Since creating a mammography registry a few years ago, Advocate Health Centers has cut in half the average time between when a woman's mammogram shows an abnormality and when she receives a biopsy, Patel says. At Cambridge Health Alliance, the registry has helped slash emergency room visits and hospitalizations among pediatric asthma patients by 50 percent.
IT costs for a registry are modest--much less than an EHR. In fact, free registries developed by quality improvement organizations are the most common form of disease registries now in use, according to another report released by the California HealthCare Foundation in May.
The report, which evaluates 16 free and commercial registries, says public domain registries generally lack technical support, flexibility and the ability to import electronic data from external systems such as the lab. Commercial registries are more robust, featuring tech support and point-of-care tools such as automatic reminders. One vendor, DocSite, charges around $500 per physician per year for its Web-based registry, which allows for users across multiple sites.
The labor costs associated with registry maintenance are more significant yet tougher to peg. The California HealthCare Foundation report says that upkeep such as data entry and patient outreach "requires a substantial labor effort," although it says those tasks typically are absorbed by existing staff. One of the most time-consuming aspects of implementation: selling the concept to "independent-minded" physicians.
Providers should not expect any near-term return on investment. "For clinical systems such as chronic disease registries, there are rarely enough financial benefits to offset the costs," the report reads. But proponents say a registry is a mission-driven initiative that can't be viewed through an ROI lens.

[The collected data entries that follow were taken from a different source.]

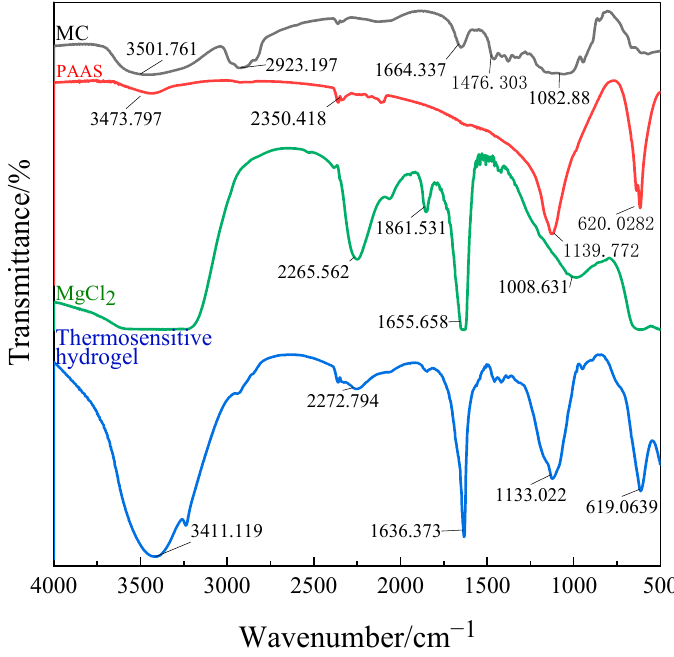
Figure 3. Infrared spectrogram of the thermosensitive hydrogel. A broad spectrum can be observed in the range of wave number 3600–3100 cm -1 (cor- responding to O-H oscillation). In pure MC, the peak at 3501 cm -1 is the stretching vibra- tion peak of the –OH bond, the strong and broad absorption peak here indicates that the hydroxyl group in MC has an association reaction. The C–H bond stretching vibration peak is at 2923 cm -1 and the C–O–C bond stretching vibration peak at 1082 cm -1 . It can be seen from the spectrum that the characteristic band of pure MC at 1476 cm -1 disappeared, and no new characteristic band appeared. All peaks are much weaker, indicating that a large number of hydrogen bonds are formed between MC, PAAS, and MgCl 2. The band at 3411 cm -1 narrows and shifts to the low-frequency range, demonstrating that a hydro- gen bond can be formed between MC and PAAS. The band vibration enhancement at 1636 cm -1 is the result of the superposition of the C=C stretching vibration absorption peaks in MC, PAAS, and MgCl 2 at the same place. In the spectrum of the thermosensitive hydrogel, the characteristic peaks of MC, PAAS, and MgCl 2 are all present, indicating that there is only physical cross-linking among the three components.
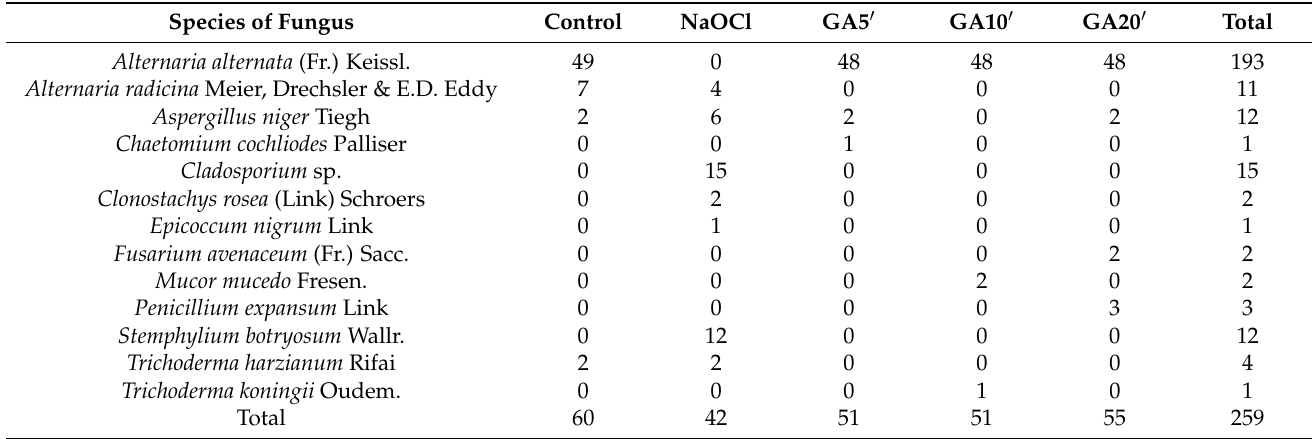
Table 6. Fungal species on Daucus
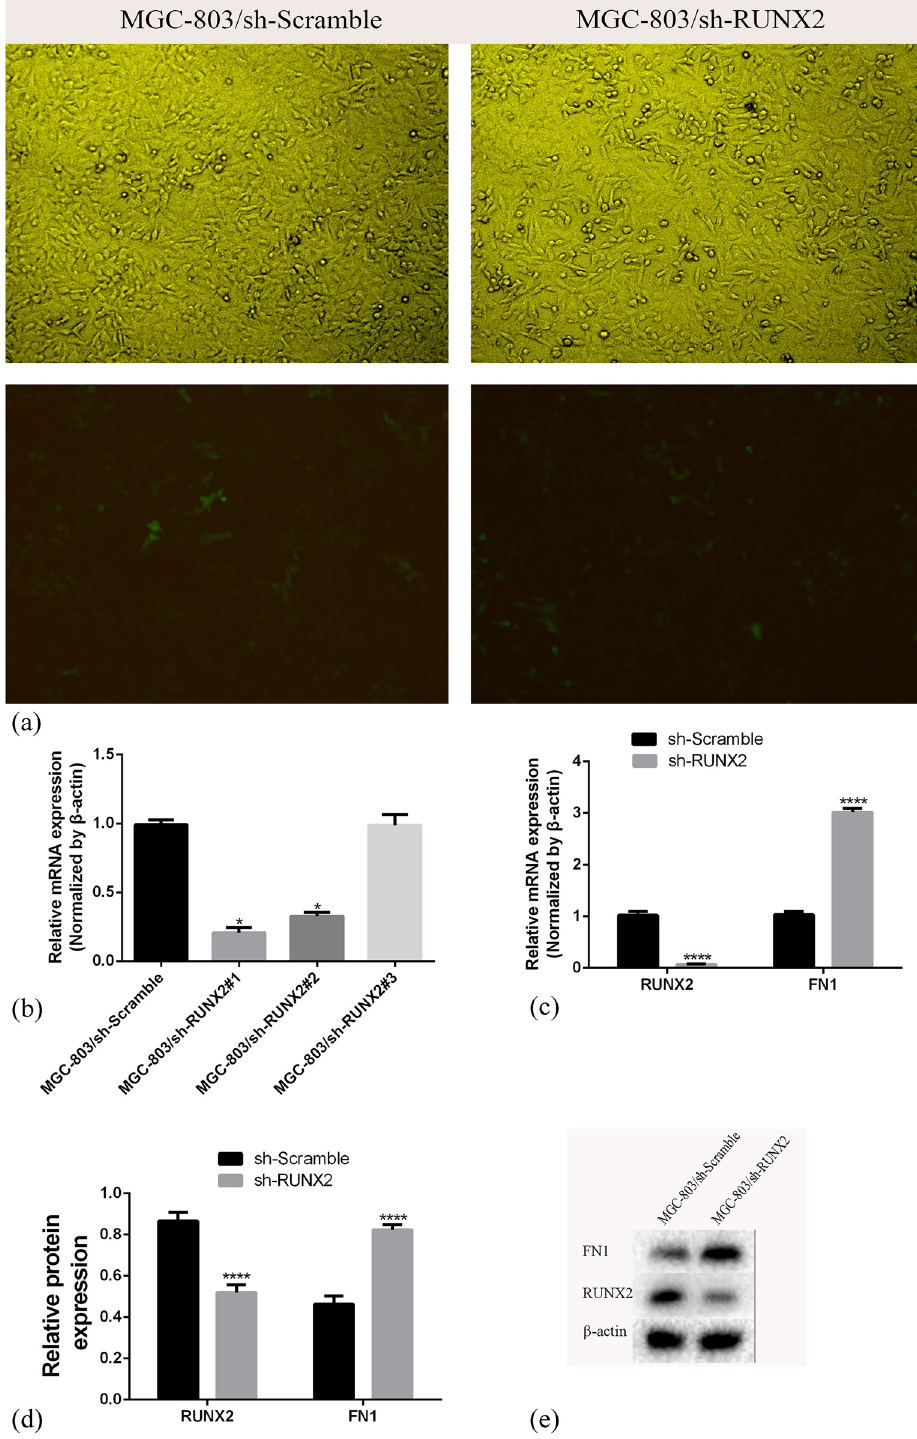
Figure 3: MGC - 803 cells were transfected with lentivirus - shRUNX2 ( MGC - 803/sh - RUNX2 ) and lentivirus - Scramble ( MGC - 803/sh - NC ) . ( a ) Representative graphs of MGC - 803 cells infected with the indicated lentivirus. ( b ) Transfection e ffi cacy of the three lentivirus - shRUNX2 vectors. ( c ) RUNX2 and FN1 mRNA levels in the two groups after stable transfection. ( d ) and ( e ) RUNX2 protein expression levels after stable transfection ( **** p < 0.0001 )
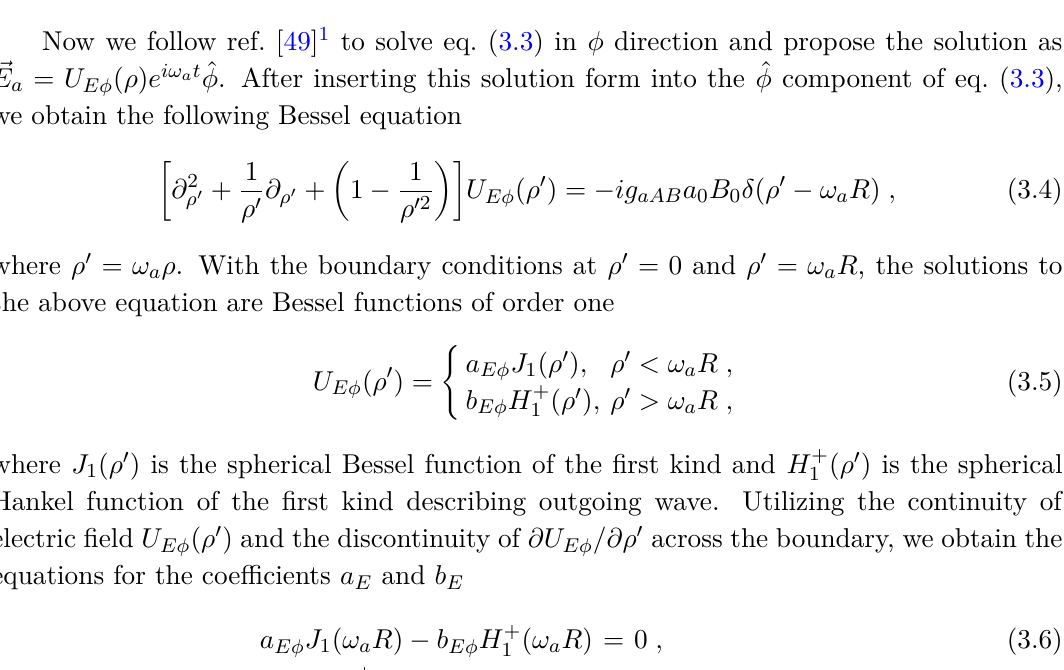
Figure 1 . The coordinates of axion ~v a and ~r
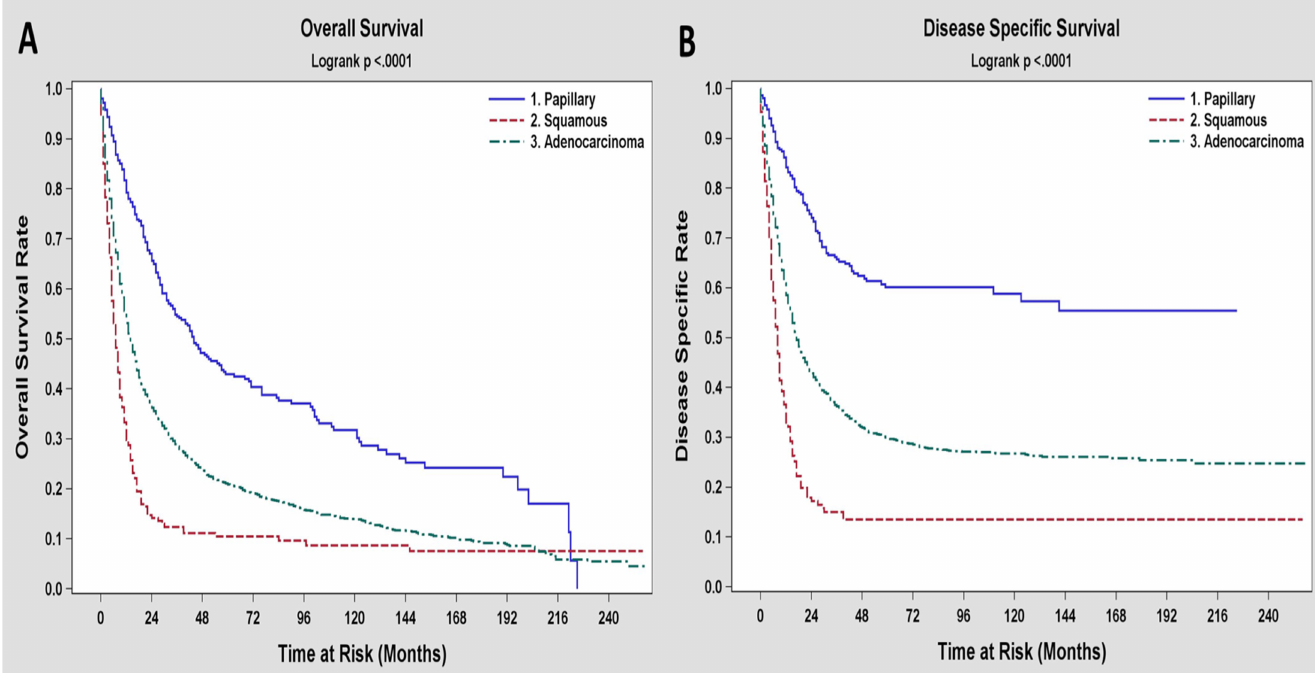
Fig 1. Kaplan-Meier curves for overall survival (A) and disease specific survival (B) based on the three histologic types of gallbladder carcinoma.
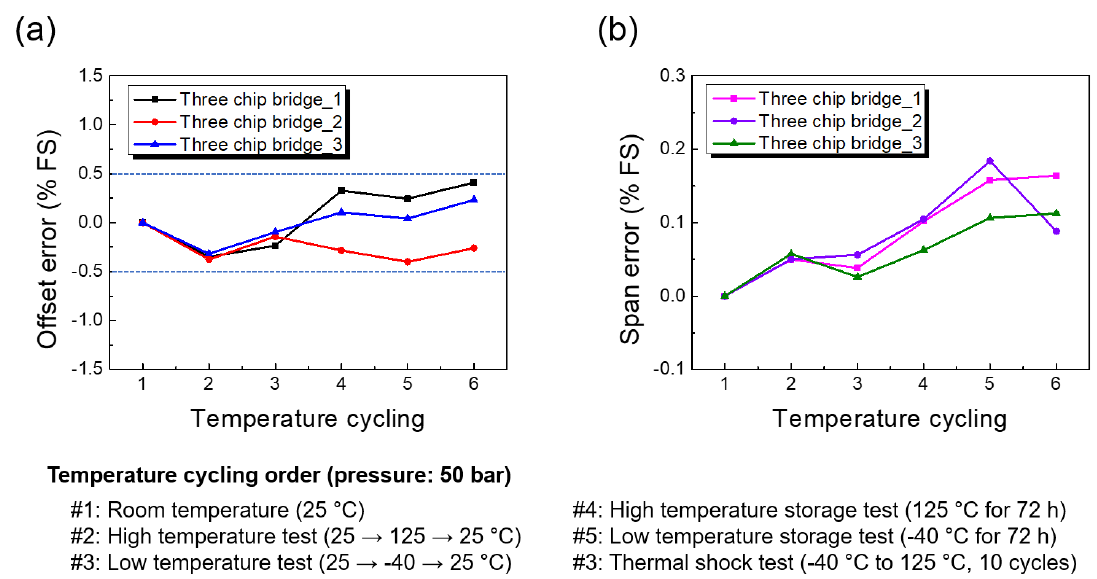
Figure 16. Variations in offset ( a ) and span ( b ) errors after temperature cycle/shock tests.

"If you're going to start out looking to get green dollars in return, you'll never get anywhere," says John L. Haughom, M.D., senior vice president of the Healthcare Improvement Division at PeaceHealth. "You do end up saving money, but you can't start out that way."
John Haughton, M.D., CEO of DocSite, concedes that the lack of a clear financial incentive likely is the largest barrier to wider acceptance of disease registries. "Most people adopting them aren't looking at them for an ROI," Haughton says.
Even so, many early adopters say they're convinced that registries produce a financial return--or will someday. Pope says better chronic care might prevent revenue-generating hospitalizations, but it also frees up time and space for other acute encounters. "It's a double positive," he says. "It allows us to take in new patients because we have the room, and we're taking much better care of our chronic patients."
And there are rare cases in which successful registries have helped produce tangible financial benefits. A large independent physician association in New Jersey was able to negotiate better rates with local employers and health plans after showing improvement in controlling patients' asthma, according to the California HealthCare Foundation.
Advocate's Patel believes a robust ROI will accrue over time through the growth of pay-for-performance and increased recognition, which can boost volume and provide leverage in contract negotiations.
"If you put the whole package together, the case for disease registries is very compelling," Patel says. "It isn't that complicated or expensive, and returns are so big. I can't imagine doing any clinical initiative in any area without having a disease registry as the centerpiece of the program."
Mike Colias is a freelance writer based in Chicago.